● **DESAFIOS**:
• a. No excerto sobre a taxa de justiça, que artigo do Regulamento das Custas Processuais regula a oportunidade do pagamento?
• b. Retome o excerto sobre a taxa de justiça a partir do ponto em que termina.

● **EXCERTO DA PÁGINA**:

════

O pagamento da primeira ou única prestação da taxa de justiça faz-se, em regra, até ao momento da prática do ato processual a ela sujeito, isto é, da intervenção do autor quando apresenta a petição, num sistema de autoliquidação.

Tal decorre do estatuído no artigo 14.º do Regulamento das Custas Processuais, que assim estatui, quanto à oportunidade do pagamento:

1 – O pagamento da primeira ou única prestação da taxa de justiça faz-se até ao momento da prática do ato processual a ela sujeito, devendo:
a) Nas entregas eletrónicas, ser comprovado por verificação eletrónica, nos termos da portaria prevista no n.º 1 do artigo 132.º do Código de Processo Civil;
b) Nas entregas em suporte de papel, o interessado proceder à entrega do documento comprovativo do pagamento.

Nas palavras de Salvador da Costa, Regulamento das Custas Processuais Anotado, 2013, 5.ª edição, Almedina, pág. 138, as custas pressupõem “a existência de um processo e o consequente dispêndio necessário à obtenção em juízo de um direito ou da verificação de determinada situação fáctico jurídica”,

Ora, em articulação com a exigência desse pagamento, manda o artigo 145.º, nº1, do CPC que quando a prática de um ato processual exija o pagamento de taxa de justiça, nos termos fixados pelo Regulamento das Custas Processuais, deve ser demonstrado o seu prévio pagamento ou a concessão do benefício do apoio judiciário, salvo se, neste último caso, essa concessão já se encontrar comprovada nos autos.

════

● **DADOS REGISTADOS**:
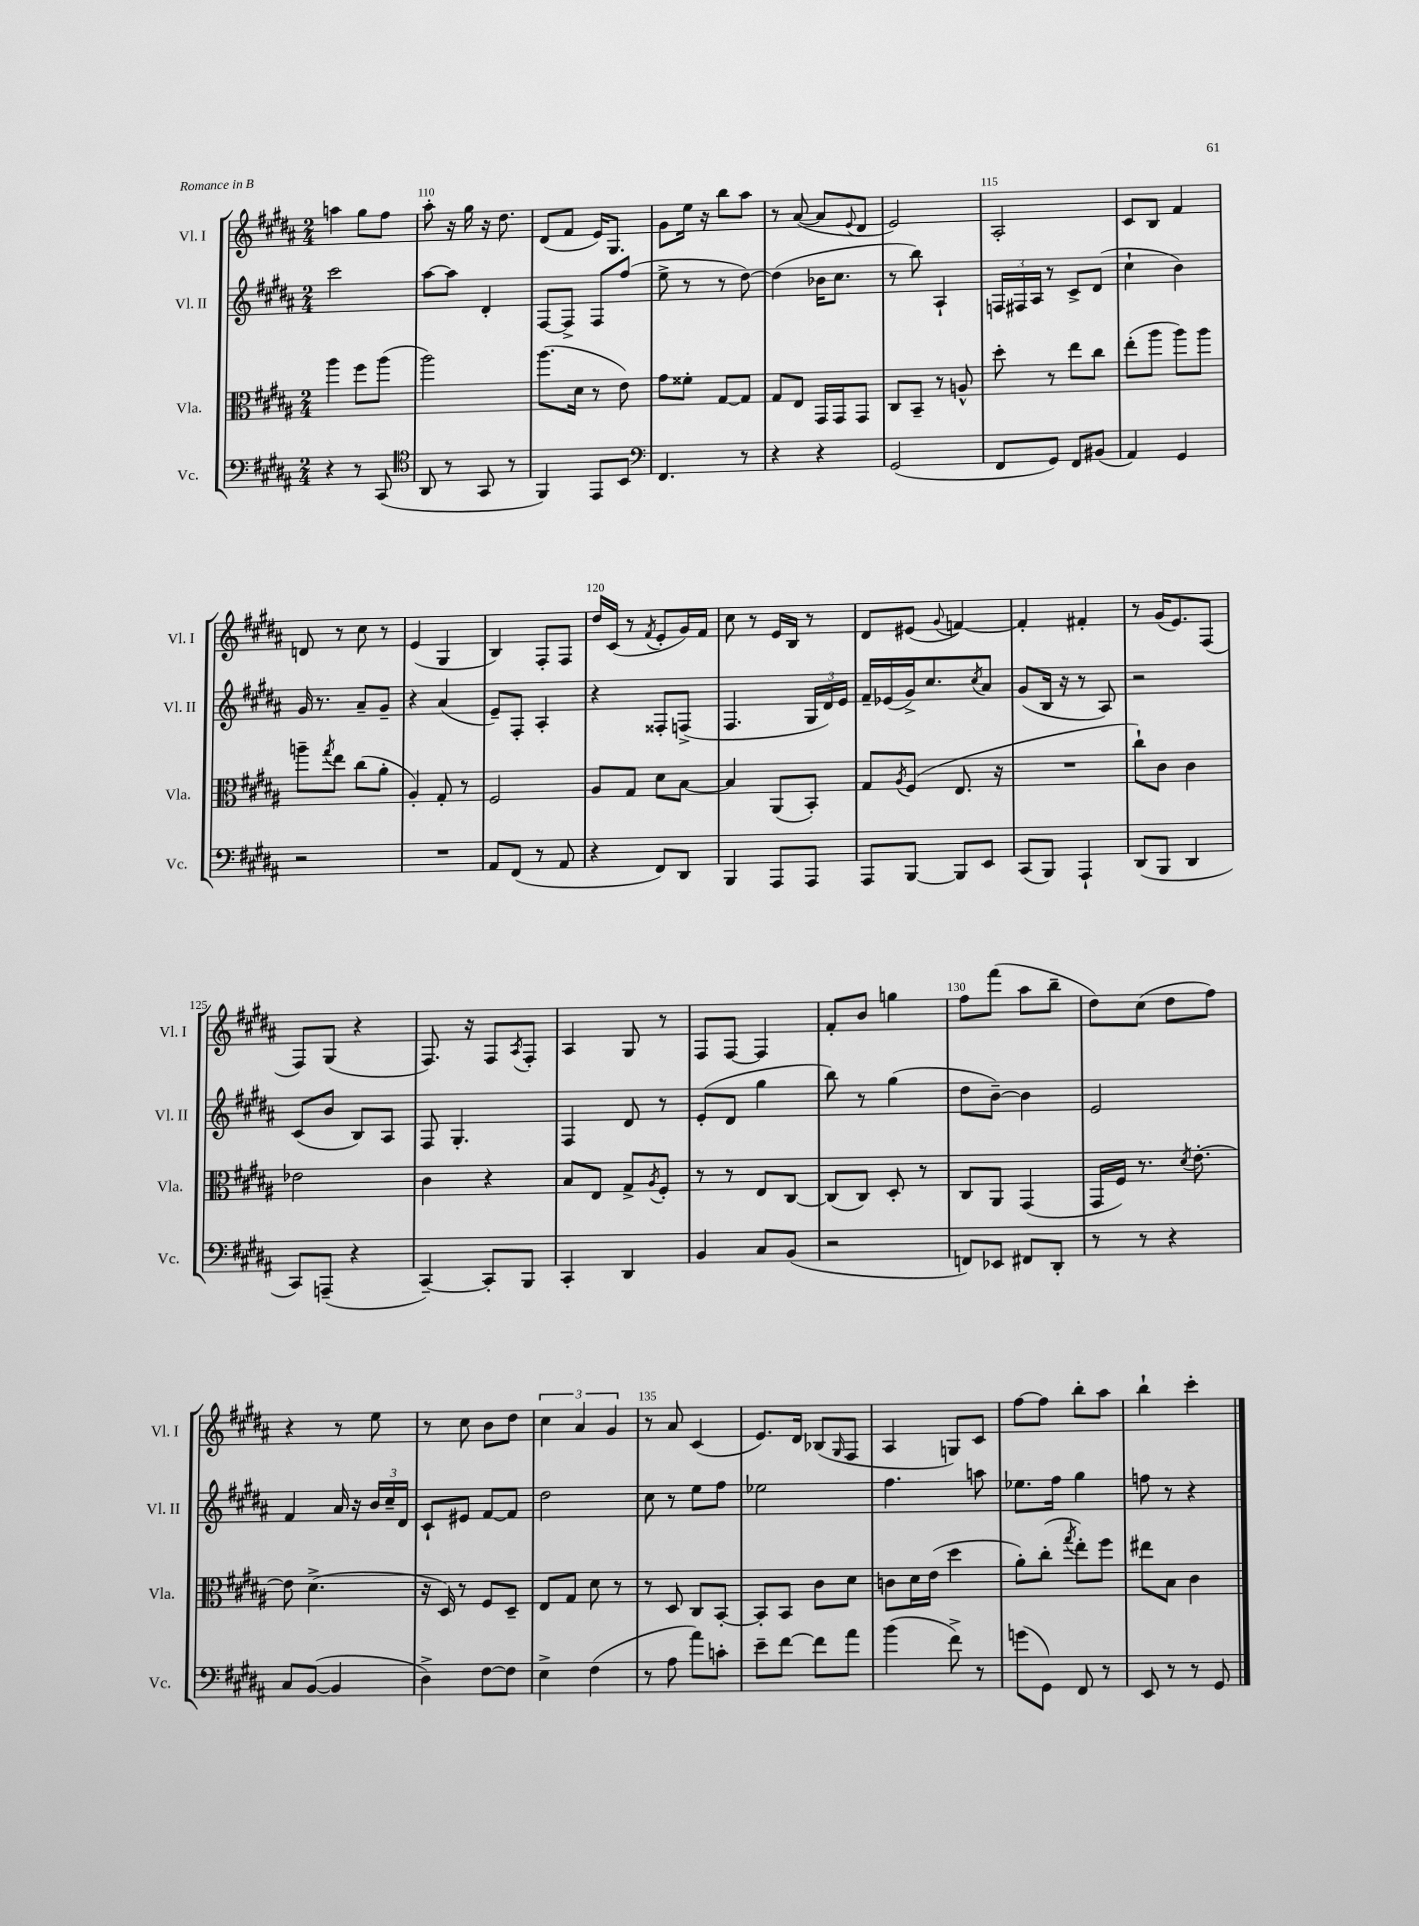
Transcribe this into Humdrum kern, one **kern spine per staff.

════

● **EM RESPOSTA**:
• a. O artigo 14.º.

• b.
Atente-se, agora, no que se contém no mesmo diploma legal, desta vez no seu artigo, 552º, especificamente para a apresentação da petição inicial:

«7- O autor deve, com a apresentação da petição inicial, comprovar o prévio pagamento da taxa de justiça devida ou a concessão do benefício de apoio judiciário, na modalidade de dispensa do mesmo, nos termos definidos na portaria prevista no n.º 2 do artigo 132.º
8 - Quando, ao abrigo do disposto no n.º 7 do artigo 144.º, a petição inicial seja apresentada por mandatário judiciário por uma das formas previstas nas alíneas a) a c) do n.º 7 do mesmo artigo, o autor deve juntar à petição inicial o documento comprovativo do prévio pagamento da taxa de justiça devida ou da concessão do benefício de apoio judiciário, na modalidade de dispensa do mesmo.
9 - Sendo requerida a citação nos termos do artigo 561.º, e faltando, à data da apresentação da petição em juízo, menos de cinco dias para o termo do prazo de caducidade ou ocorrendo outra razão de urgência, deve o autor comprovar que requereu o pedido de apoio judiciário mas este ainda não foi concedido, nos termos definidos na portaria prevista no n.º 2 do artigo 132.º ou, sendo a petição inicial apresentada por uma das formas previstas nas alíneas a) a c) do n.º 7 do artigo 144.º, através da junção do respetivo documento comprovativo.
10 - No caso previsto no número anterior, o autor deve efetuar o pagamento da taxa de justiça no prazo de 10 dias a contar da data da notificação da decisão definitiva que indefira o pedido de apoio judiciário, sob pena de desentranhamento da petição inicial apresentada, salvo se o indeferimento do pedido de apoio judiciário só for notificado depois de efetuada a citação do réu.

De articulação destes normativos, decorre que, na apresentação em juízo de uma petição, podem configurar-se as seguintes situações:
O autor comprova o pagamento da taxa de justiça, juntando o respectivo comprovativo de autoliquidação;
O autor junta decisão de concessão de benefício de apoio judiciário, na modalidade de dispensa de taxa de justiça;
O autor requer a citação urgente, ao abrigo do artº 561º, bastando-lhe, neste caso, comprovar a mera formulação desse pedido, não se exigindo a comprovação sobre decisão favorável.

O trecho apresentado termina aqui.